• _WORK INSTRUCTIONS_: The entries below must be copied exactly as they are.

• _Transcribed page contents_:
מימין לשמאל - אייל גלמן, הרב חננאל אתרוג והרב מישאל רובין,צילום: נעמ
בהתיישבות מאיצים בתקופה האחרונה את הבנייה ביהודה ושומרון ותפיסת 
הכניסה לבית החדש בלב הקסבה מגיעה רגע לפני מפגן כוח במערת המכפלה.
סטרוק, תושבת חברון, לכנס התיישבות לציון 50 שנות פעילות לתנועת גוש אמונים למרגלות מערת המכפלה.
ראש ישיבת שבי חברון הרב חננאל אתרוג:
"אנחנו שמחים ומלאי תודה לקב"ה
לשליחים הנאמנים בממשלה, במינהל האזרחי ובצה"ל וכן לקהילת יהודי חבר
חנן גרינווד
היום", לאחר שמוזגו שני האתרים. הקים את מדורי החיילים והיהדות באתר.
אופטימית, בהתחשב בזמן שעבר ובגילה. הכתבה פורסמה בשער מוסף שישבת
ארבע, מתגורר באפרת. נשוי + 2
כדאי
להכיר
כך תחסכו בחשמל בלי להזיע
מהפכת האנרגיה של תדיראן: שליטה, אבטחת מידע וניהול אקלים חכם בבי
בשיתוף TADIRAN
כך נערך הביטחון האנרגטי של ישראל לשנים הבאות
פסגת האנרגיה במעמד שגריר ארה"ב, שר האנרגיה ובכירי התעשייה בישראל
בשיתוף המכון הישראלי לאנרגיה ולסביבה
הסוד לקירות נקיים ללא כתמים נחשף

• _ANSWER SPACE_:
מימין לשמאל - אייל גלמן, הרב חננאל אתרוג והרב מישאל רובין,צילום: נעמ
בהתיישבות מאיצים בתקופה האחרונה את הבנייה ביהודה ושומרון ותפיסת 
הכניסה לבית החדש בלב הקסבה מגיעה רגע לפני מפגן כוח במערת המכפלה.
סטרוק, תושבת חברון, לכנס התיישבות לציון 50 שנות פעילות לתנועת גוש אמונים למרגלות מערת המכפלה.
ראש ישיבת שבי חברון הרב חננאל אתרוג:
"אנחנו שמחים ומלאי תודה לקב"ה
לשליחים הנאמנים בממשלה, במינהל האזרחי ובצה"ל וכן לקהילת יהודי חבר
חנן גרינווד
היום", לאחר שמוזגו שני האתרים. הקים את מדורי החיילים והיהדות באתר.
אופטימית, בהתחשב בזמן שעבר ובגילה. הכתבה פורסמה בשער מוסף שישבת
ארבע, מתגורר באפרת. נשוי + 2
כדאי
להכיר
כך תחסכו בחשמל בלי להזיע
מהפכת האנרגיה של תדיראן: שליטה, אבטחת מידע וניהול אקלים חכם בבי
בשיתוף TADIRAN
כך נערך הביטחון האנרגטי של ישראל לשנים הבאות
פסגת האנרגיה במעמד שגריר ארה"ב, שר האנרגיה ובכירי התעשייה בישראל
בשיתוף המכון הישראלי לאנרגיה ולסביבה
הסוד לקירות נקיים ללא כתמים נחשף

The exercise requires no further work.